Comme on s'en souviendra (voir ci-dessus au paragraphe 122), j'ai supposé, au détriment des défendeurs - sans avoir déterminé que l'affaire était effectivement étayée - que les deux transactions accordent à M. Nehemia des avantages qui créent un lien excessif de son point de vue, ce qui équivaut à un intérêt personnel. Par conséquent, ils devaient être approuvés par une procédure spéciale, ce qui n'a pas été fait.
- Dans le domaine du droit des sociétés, l'exigence procédurale doit être réalisée, car sinon les transactions sont invalides (article 280(a) du droit des sociétés).
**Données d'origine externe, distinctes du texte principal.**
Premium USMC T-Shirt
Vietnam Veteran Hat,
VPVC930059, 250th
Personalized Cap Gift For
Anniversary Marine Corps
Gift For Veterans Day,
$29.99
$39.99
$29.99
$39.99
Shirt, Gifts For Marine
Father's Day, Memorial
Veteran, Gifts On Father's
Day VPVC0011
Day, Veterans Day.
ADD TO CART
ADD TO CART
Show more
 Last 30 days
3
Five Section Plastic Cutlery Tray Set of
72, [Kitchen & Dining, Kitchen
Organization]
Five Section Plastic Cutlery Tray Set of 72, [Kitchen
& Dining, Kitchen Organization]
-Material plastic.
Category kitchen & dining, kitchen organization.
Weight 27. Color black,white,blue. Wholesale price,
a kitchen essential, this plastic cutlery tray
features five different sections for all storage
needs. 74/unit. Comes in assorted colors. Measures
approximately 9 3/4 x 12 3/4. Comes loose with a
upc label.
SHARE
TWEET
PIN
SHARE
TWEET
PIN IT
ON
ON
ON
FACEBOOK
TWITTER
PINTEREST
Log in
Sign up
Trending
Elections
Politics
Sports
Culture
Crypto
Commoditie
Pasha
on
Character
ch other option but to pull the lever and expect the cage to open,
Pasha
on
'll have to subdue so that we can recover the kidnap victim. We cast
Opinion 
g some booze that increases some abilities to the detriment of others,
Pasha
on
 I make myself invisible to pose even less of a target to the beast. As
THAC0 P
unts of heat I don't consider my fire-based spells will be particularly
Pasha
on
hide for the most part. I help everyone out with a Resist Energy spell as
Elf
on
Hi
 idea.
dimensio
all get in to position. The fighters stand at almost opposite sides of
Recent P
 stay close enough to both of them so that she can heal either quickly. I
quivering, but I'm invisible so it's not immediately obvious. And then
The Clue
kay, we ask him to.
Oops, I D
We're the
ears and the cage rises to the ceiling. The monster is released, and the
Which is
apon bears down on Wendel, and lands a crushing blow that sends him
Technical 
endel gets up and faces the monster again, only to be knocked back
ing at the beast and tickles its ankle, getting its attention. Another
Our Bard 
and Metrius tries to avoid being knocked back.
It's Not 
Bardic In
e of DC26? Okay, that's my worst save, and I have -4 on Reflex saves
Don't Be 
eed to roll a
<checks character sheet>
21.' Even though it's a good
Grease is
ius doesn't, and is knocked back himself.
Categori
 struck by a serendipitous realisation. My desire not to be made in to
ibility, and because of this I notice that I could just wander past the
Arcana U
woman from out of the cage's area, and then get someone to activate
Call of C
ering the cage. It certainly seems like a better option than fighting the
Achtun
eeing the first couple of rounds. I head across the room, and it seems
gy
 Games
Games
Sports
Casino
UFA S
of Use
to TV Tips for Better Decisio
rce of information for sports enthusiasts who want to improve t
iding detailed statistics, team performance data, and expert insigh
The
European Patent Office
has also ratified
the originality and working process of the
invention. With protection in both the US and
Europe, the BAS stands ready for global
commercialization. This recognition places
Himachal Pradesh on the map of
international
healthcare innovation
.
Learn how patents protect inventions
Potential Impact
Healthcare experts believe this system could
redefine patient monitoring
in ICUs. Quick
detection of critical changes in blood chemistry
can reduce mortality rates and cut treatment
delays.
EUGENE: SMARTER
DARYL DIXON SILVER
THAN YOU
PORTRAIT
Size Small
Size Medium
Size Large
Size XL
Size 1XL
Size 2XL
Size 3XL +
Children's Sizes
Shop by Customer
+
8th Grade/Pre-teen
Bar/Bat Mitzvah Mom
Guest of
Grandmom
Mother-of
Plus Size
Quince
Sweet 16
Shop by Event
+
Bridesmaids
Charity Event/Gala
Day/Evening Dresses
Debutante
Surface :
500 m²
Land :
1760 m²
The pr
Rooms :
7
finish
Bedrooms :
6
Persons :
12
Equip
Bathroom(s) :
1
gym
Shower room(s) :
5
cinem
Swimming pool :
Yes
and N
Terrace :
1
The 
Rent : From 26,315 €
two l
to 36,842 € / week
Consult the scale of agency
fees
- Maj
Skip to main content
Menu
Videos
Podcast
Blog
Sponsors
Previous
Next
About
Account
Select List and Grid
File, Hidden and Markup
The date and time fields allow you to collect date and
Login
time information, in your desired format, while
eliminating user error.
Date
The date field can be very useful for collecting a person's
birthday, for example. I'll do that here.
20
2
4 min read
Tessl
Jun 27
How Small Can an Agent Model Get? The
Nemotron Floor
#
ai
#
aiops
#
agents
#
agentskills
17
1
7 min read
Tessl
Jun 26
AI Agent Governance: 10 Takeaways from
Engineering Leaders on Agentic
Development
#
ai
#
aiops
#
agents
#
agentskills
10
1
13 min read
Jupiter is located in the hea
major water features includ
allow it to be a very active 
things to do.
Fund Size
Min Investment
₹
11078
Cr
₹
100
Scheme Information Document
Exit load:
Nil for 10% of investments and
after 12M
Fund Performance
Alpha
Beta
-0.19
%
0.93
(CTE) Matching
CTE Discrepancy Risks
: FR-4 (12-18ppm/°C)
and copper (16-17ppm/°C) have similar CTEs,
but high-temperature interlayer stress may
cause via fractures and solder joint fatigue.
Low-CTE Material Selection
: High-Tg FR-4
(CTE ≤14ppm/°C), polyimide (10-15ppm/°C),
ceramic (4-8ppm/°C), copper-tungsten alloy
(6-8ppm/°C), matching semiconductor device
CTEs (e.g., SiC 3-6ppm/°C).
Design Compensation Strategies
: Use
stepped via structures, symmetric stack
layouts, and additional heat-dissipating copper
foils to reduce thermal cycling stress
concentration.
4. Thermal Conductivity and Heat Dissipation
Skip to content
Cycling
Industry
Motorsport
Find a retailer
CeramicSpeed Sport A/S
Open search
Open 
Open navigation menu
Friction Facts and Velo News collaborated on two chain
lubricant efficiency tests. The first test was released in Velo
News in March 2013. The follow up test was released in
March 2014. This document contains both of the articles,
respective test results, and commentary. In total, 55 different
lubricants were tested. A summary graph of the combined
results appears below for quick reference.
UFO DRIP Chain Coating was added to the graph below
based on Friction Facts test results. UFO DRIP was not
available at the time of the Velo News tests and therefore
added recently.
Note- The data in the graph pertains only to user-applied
Il est important de citer ici les propos de l'honorable juge, alors décrit comme un collègue dans l'affaire Vardnikov (au paragraphe 87) :
L'article 280(a) de la loi sur les sociétés stipule qu'une transaction avec un dirigeant ou un actionnaire majoritaire, qui n'a pas reçu les approbations requises par la loi ou qui a eu un « défaut matériel » dans le processus d'approbation - est invalide vis-à-vis de la société et de la partie intéressée (et même contre un tiers, dans les conditions énoncées à l'article 280(b) de la loi). Quoi qu'il en soit, il est difficile d'imaginer que les tribunaux permettraient aux dirigeants de la société de « contourner » le langage de la loi et de contourner la nécessité d'obtenir les approbations requises, en supposant qu'une transaction entachée par un intérêt personnel ne sera validée que parce qu'elle est « équitable » [emphase dans l'original et le dernier ajout de la dernière option].